- **Exercise objective**: Convert everything in the material below, from the line containing "worden, um selbst widerstandsfähige Keime und" down to the line containing "Mehr erfahren", both lines included, into a JSON list of strings with one string per line and blank lines left out.

- **Information**:
┄┄┄┄┄┄

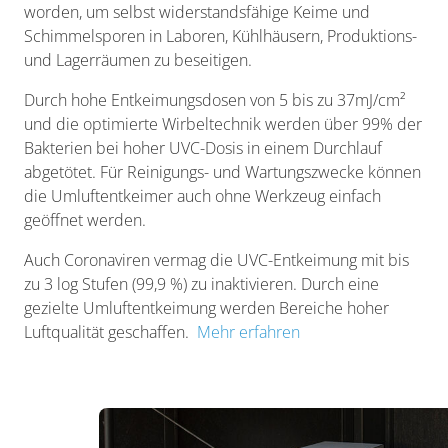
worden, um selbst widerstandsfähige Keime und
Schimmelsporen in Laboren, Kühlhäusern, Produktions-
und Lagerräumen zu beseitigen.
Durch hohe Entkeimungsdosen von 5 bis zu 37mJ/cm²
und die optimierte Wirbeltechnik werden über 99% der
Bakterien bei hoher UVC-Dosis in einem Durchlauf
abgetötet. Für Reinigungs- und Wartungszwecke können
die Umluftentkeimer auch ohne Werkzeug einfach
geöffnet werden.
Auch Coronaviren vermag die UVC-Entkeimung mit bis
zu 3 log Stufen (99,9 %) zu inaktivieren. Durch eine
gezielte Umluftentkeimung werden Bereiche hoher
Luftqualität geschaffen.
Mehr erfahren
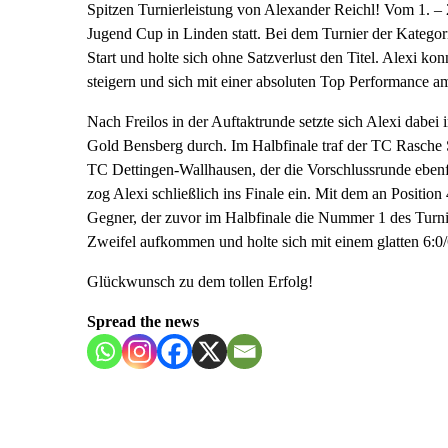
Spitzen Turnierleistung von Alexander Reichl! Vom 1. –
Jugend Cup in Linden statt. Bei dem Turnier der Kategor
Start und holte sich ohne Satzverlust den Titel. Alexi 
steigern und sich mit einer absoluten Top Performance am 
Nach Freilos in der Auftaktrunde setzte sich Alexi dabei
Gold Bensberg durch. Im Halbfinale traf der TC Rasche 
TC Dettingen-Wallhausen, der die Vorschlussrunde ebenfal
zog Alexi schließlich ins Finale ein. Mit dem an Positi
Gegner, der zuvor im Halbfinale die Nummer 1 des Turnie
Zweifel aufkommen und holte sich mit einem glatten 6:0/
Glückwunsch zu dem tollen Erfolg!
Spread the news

┄┄┄┄┄┄

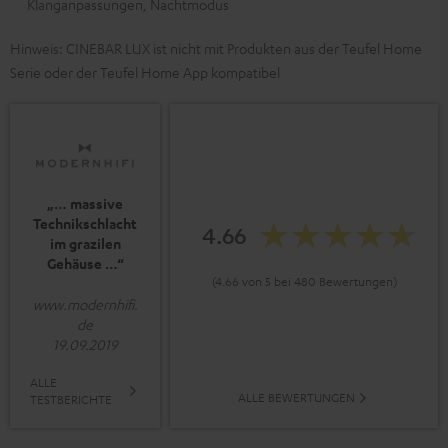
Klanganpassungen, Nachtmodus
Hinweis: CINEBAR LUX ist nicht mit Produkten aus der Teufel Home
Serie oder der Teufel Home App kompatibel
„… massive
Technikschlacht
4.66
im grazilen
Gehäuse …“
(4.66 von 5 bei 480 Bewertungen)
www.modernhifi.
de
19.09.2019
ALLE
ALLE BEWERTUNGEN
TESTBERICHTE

┄┄┄┄┄┄

- **The answer**:
[
  "worden, um selbst widerstandsfähige Keime und",
  "Schimmelsporen in Laboren, Kühlhäusern, Produktions-",
  "und Lagerräumen zu beseitigen.",
  "Durch hohe Entkeimungsdosen von 5 bis zu 37mJ/cm²",
  "und die optimierte Wirbeltechnik werden über 99% der",
  "Bakterien bei hoher UVC-Dosis in einem Durchlauf",
  "abgetötet. Für Reinigungs- und Wartungszwecke können",
  "die Umluftentkeimer auch ohne Werkzeug einfach",
  "geöffnet werden.",
  "Auch Coronaviren vermag die UVC-Entkeimung mit bis",
  "zu 3 log Stufen (99,9 %) zu inaktivieren. Durch eine",
  "gezielte Umluftentkeimung werden Bereiche hoher",
  "Luftqualität geschaffen.",
  "Mehr erfahren"
]